Em tempos de dificuldades surgem as discussões mais esdrúxulas e os argumentos mais espantosos: o País anda assolado pela dúvida de pagar as dívidas. Se os débitos antigos são a razão da crise, porquê honrar tais compromissos?
A argumentação usa justificações políticas, económicas, financeiras ou comunitárias, mas em geral omite o essencial. Invoca-se a estabilidade do euro e a crise internacional, a credibilidade soberana e o acesso a futuros créditos, mas quase ninguém afirma o motivo óbvio: pagar as dívidas é a única atitude honesta e decente. Parece que no aperto, a conveniência anula as razões éticas, logo no momento em que são mais necessárias, precisamente por haver gente a sofrer.
Isto não significa que essas análises esqueçam os valores. Aliás, grande parte da discussão apresenta-se como moral, mas noutro nível. Se, como dizem os cartazes, "A troika manda roubar ao povo para dar aos banqueiros", então a própria justiça exige que não se paguem as dívidas. Fala-se, não do nosso dever em cumprir os contratos e honrar responsabilidades, mas do alheio. Refere-se não o calote, mas os abusos que alegadamente o justificam.

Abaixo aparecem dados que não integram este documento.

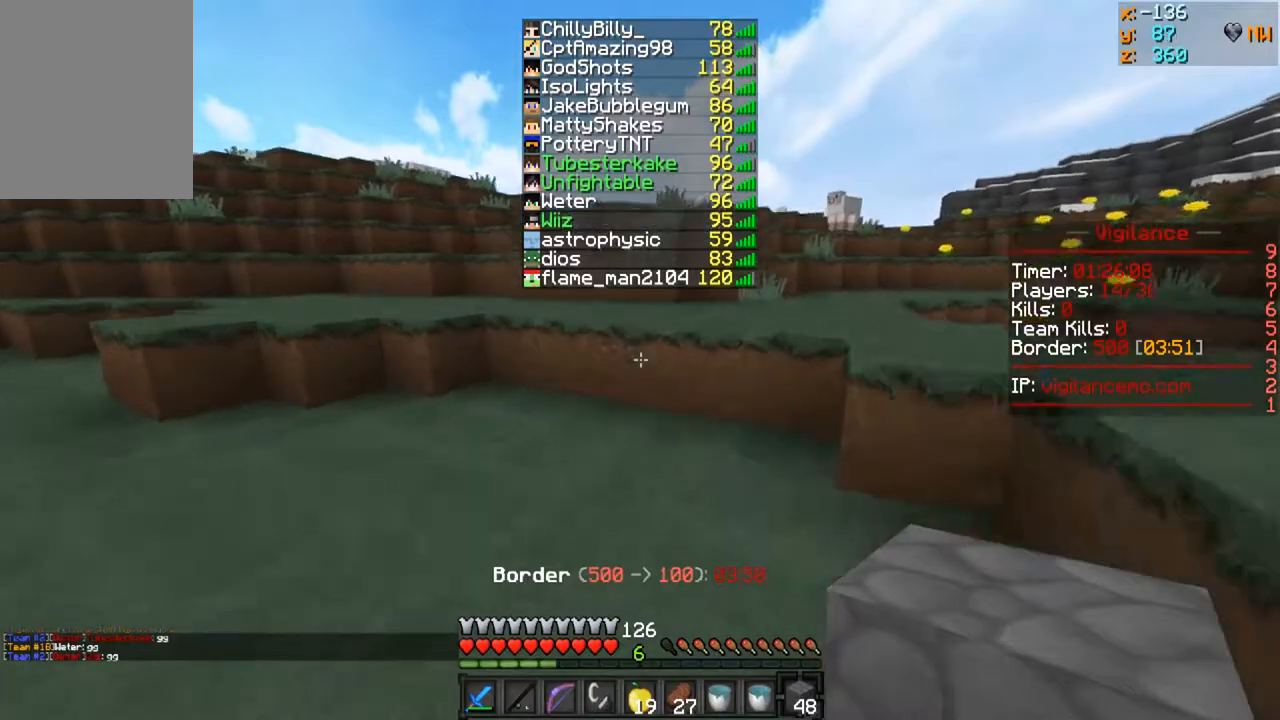
{"keys": ["w"], "mouse": [], "events": []}
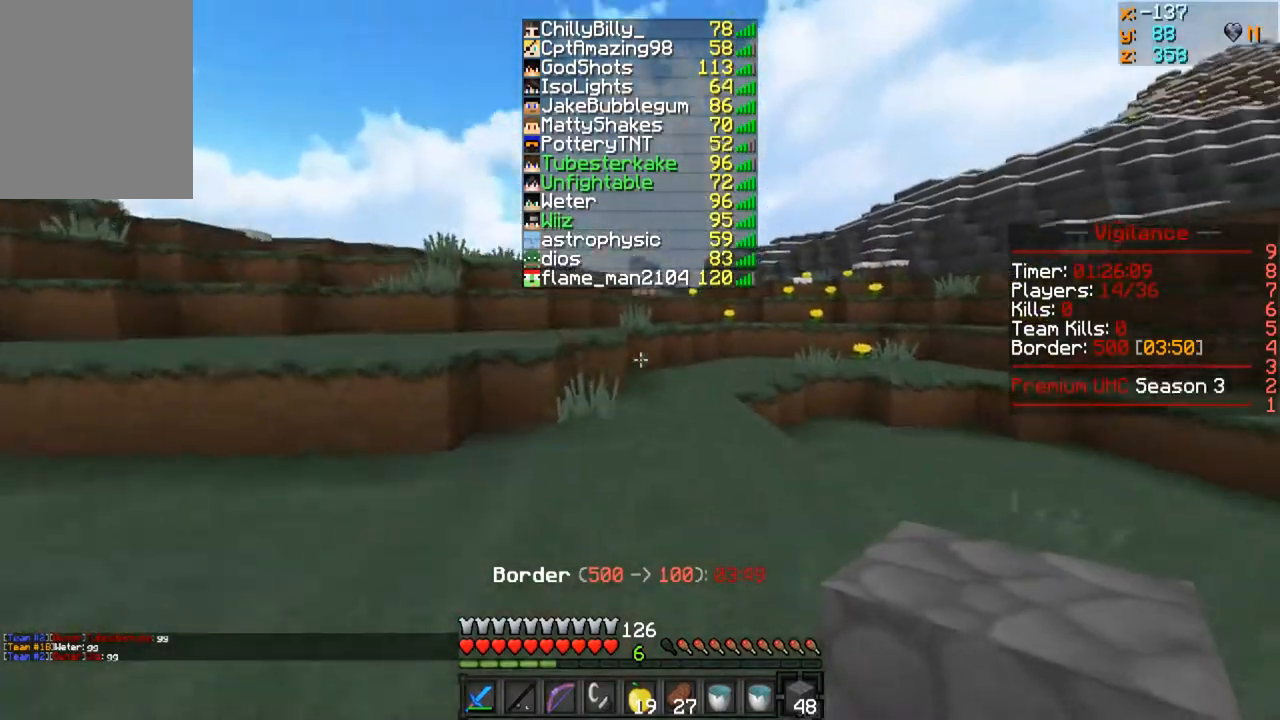
{"keys": ["w"], "mouse": [], "events": []}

É verdade que os melhores filósofos afirmaram que em caso de necessidade todos os bens são comuns, porque o direito à vida e dignidade se sobrepõe à propriedade privada. Também a ciência económica diz que a ameaça de depressão recomenda a ambas as partes o alívio dos débitos. Mas essas são situações-limite, longe de um produto per capita de 20 mil dólares e recessão a 2%.
Será que no primeiro quartel do século XXI é preciso explicar que o dinheiro que os banqueiros emprestam não é deles mas nosso? Será que não sabem que é o povo depositante a ser roubado se o povo devedor não honrar os compromissos? Há 200 anos, quando nasceram as ideologias que alguns hoje revivem, já era forçado o simplismo do embate entre uma classe de ricos parasitas à custa dos proletários escravizados. Hoje, na globalização e capitalismo popular, o mito perdeu toda a plausibilidade. Não existe conflito entre banqueiros e povo. Aliás, as instituições financeiras estão mais zangadas com a troika do que os funcionários públicos.

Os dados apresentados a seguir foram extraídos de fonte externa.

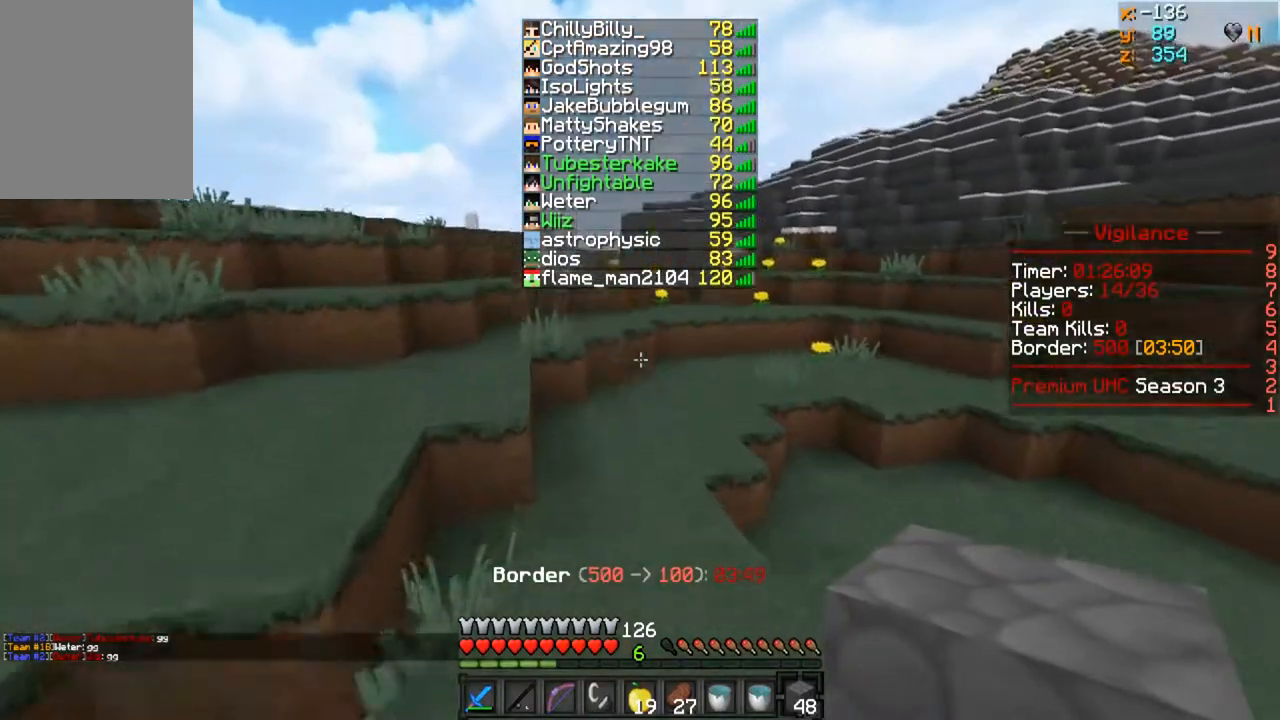
{"keys": ["w"], "mouse": [], "events": []}
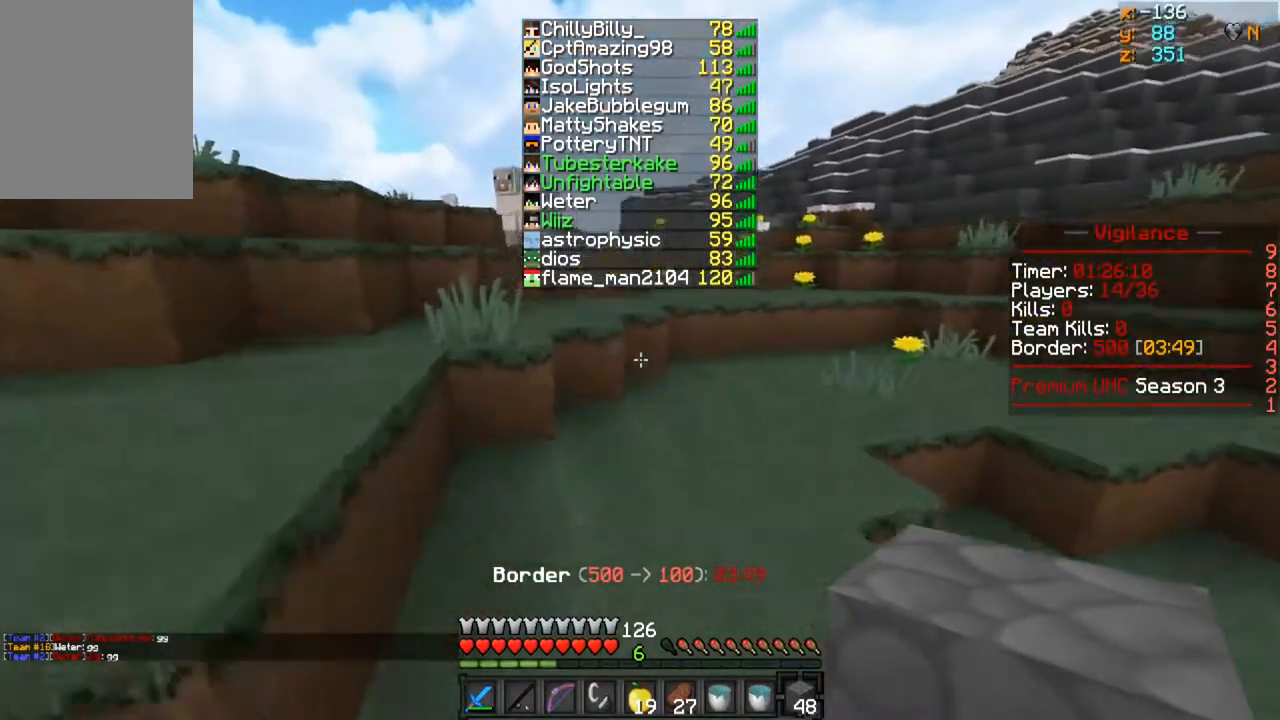
{"keys": ["w"], "mouse": [], "events": []}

Outra variante coloca a questão entre a Alemanha rica e os pobres gregos e lusitanos. Os quais andam há décadas a comer dos fundos estruturais que os ricos da Comunidade enviam e encheram os bancos deles com a sua dívida pública e privada. Agora, quando os tais ricos exigem alguma austeridade como condição para mais uns milhares de milhões de novos empréstimos, acusam-se os alemães de falta de solidariedade europeia. Falta de solidariedade!?

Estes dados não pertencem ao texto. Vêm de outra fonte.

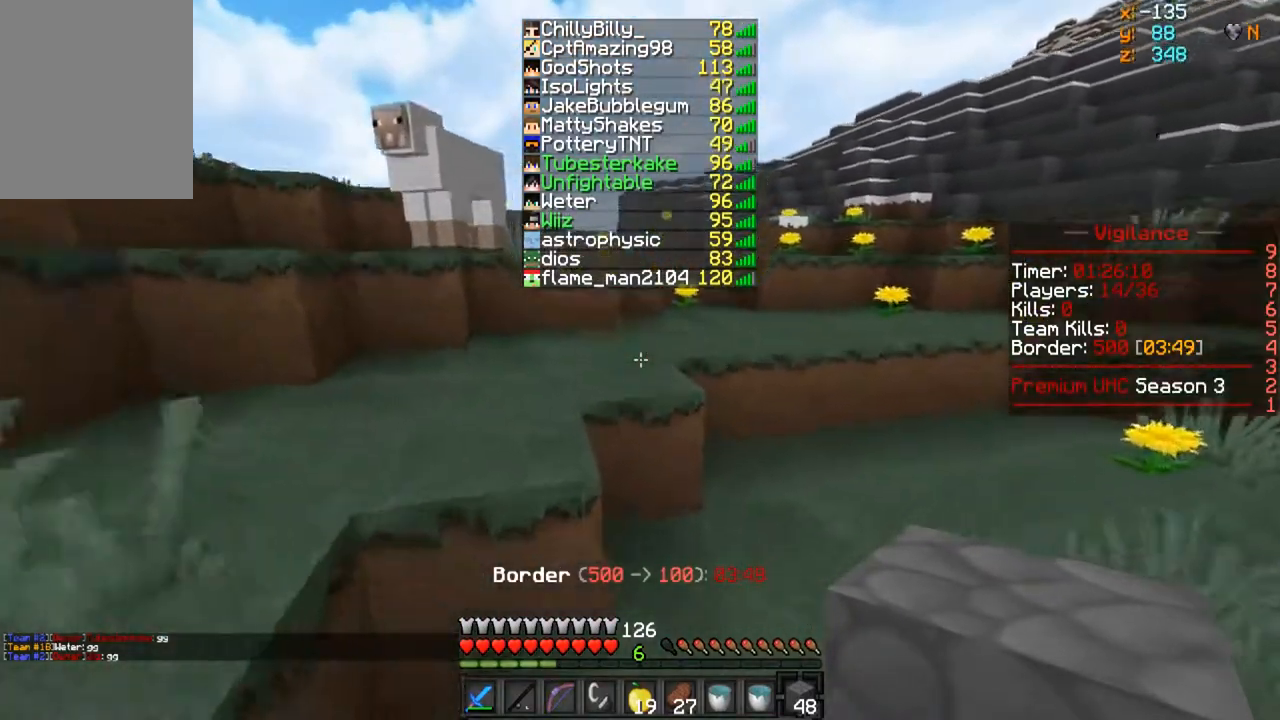
{"keys": ["w"], "mouse": [], "events": []}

A lógica que suporta as queixas é uma velha falácia. A sociedade é injusta e eu sinto-me enganado; por isso é legítimo faltar aos compromissos e abusar, o que só por si torna a sociedade um pouco mais injusta. Como me considero tratado com pouca dignidade, tomo um comportamento indigno, que confirma o suposto tratamento inicial. Foi esta espiral de infâmia e desespero que dominou a Europa há cem anos, conduzindo ao extremismo político e a duas guerras mundiais.
Em países civilizados, membros de inúmeros fóruns internacionais e signatários de múltiplos tratados e proclamações, era de esperar que estes temas básicos fossem pacíficos e estabelecidos. Mas estes debates mostram uma das verdade mais essenciais: a humanidade nunca pode dar como adquirido qualquer valor, por mais básico que seja. Cada geração tem sempre de reaprender todas as atitudes elementares, como em cada novo dia, cada um de nós tem de se comprometer de novo com uma vida digna e nobre.
A civilização é um bem sublime e frágil. Foi após as eminentes conquistas do espírito alemão iluminista e romântico que os nazis cometeram atrocidades que os seus pais e filhos nem conseguem conceber. Hoje, as questões do aborto e da eutanásia reabrem discussões de direitos fundamentais que os nossos avós consideravam pacíficas. Perante casos tão extremos, não pode espantar ver pessoas inteligentes e sérias duvidar do dever de pagar dívidas.